**Prompt:** Copy every line of the entries below, keeping each one word for word.

------------

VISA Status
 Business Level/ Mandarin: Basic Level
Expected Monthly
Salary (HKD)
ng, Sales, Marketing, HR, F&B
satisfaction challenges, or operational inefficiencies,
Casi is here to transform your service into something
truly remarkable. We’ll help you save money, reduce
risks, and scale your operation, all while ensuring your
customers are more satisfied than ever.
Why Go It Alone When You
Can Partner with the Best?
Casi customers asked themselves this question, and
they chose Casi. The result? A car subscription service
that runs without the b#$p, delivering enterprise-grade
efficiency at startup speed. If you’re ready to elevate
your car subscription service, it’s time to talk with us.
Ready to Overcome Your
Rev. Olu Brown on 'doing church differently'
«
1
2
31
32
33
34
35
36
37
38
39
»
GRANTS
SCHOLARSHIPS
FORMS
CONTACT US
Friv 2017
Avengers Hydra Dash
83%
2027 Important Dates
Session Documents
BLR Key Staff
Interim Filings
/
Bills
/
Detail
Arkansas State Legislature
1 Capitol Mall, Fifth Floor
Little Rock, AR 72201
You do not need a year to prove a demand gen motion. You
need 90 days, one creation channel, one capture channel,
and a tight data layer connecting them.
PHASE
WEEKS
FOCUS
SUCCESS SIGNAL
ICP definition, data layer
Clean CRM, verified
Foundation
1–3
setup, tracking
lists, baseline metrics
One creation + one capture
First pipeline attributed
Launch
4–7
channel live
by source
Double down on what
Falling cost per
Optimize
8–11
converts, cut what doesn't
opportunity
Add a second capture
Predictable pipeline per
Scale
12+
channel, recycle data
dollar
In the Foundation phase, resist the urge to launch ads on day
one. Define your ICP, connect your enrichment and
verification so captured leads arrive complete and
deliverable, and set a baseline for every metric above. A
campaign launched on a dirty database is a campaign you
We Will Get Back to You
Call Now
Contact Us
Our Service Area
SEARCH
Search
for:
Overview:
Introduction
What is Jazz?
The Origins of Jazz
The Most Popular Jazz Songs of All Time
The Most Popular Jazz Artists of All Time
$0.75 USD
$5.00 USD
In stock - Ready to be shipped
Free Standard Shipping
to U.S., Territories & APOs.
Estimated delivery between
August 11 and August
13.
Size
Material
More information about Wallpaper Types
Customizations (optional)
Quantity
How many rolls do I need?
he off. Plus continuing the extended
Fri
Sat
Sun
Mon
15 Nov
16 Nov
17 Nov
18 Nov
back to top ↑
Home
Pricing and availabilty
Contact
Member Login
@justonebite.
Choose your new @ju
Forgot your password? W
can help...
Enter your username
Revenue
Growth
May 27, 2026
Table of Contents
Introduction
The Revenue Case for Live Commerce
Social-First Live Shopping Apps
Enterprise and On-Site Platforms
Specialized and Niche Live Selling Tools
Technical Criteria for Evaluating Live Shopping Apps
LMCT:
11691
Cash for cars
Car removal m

------------

**Task output:**
VISA Status
 Business Level/ Mandarin: Basic Level
Expected Monthly
Salary (HKD)
ng, Sales, Marketing, HR, F&B
satisfaction challenges, or operational inefficiencies,
Casi is here to transform your service into something
truly remarkable. We’ll help you save money, reduce
risks, and scale your operation, all while ensuring your
customers are more satisfied than ever.
Why Go It Alone When You
Can Partner with the Best?
Casi customers asked themselves this question, and
they chose Casi. The result? A car subscription service
that runs without the b#$p, delivering enterprise-grade
efficiency at startup speed. If you’re ready to elevate
your car subscription service, it’s time to talk with us.
Ready to Overcome Your
Rev. Olu Brown on 'doing church differently'
«
1
2
31
32
33
34
35
36
37
38
39
»
GRANTS
SCHOLARSHIPS
FORMS
CONTACT US
Friv 2017
Avengers Hydra Dash
83%
2027 Important Dates
Session Documents
BLR Key Staff
Interim Filings
/
Bills
/
Detail
Arkansas State Legislature
1 Capitol Mall, Fifth Floor
Little Rock, AR 72201
You do not need a year to prove a demand gen motion. You
need 90 days, one creation channel, one capture channel,
and a tight data layer connecting them.
PHASE
WEEKS
FOCUS
SUCCESS SIGNAL
ICP definition, data layer
Clean CRM, verified
Foundation
1–3
setup, tracking
lists, baseline metrics
One creation + one capture
First pipeline attributed
Launch
4–7
channel live
by source
Double down on what
Falling cost per
Optimize
8–11
converts, cut what doesn't
opportunity
Add a second capture
Predictable pipeline per
Scale
12+
channel, recycle data
dollar
In the Foundation phase, resist the urge to launch ads on day
one. Define your ICP, connect your enrichment and
verification so captured leads arrive complete and
deliverable, and set a baseline for every metric above. A
campaign launched on a dirty database is a campaign you
We Will Get Back to You
Call Now
Contact Us
Our Service Area
SEARCH
Search
for:
Overview:
Introduction
What is Jazz?
The Origins of Jazz
The Most Popular Jazz Songs of All Time
The Most Popular Jazz Artists of All Time
$0.75 USD
$5.00 USD
In stock - Ready to be shipped
Free Standard Shipping
to U.S., Territories & APOs.
Estimated delivery between
August 11 and August
13.
Size
Material
More information about Wallpaper Types
Customizations (optional)
Quantity
How many rolls do I need?
he off. Plus continuing the extended
Fri
Sat
Sun
Mon
15 Nov
16 Nov
17 Nov
18 Nov
back to top ↑
Home
Pricing and availabilty
Contact
Member Login
@justonebite.
Choose your new @ju
Forgot your password? W
can help...
Enter your username
Revenue
Growth
May 27, 2026
Table of Contents
Introduction
The Revenue Case for Live Commerce
Social-First Live Shopping Apps
Enterprise and On-Site Platforms
Specialized and Niche Live Selling Tools
Technical Criteria for Evaluating Live Shopping Apps
LMCT:
11691
Cash for cars
Car removal m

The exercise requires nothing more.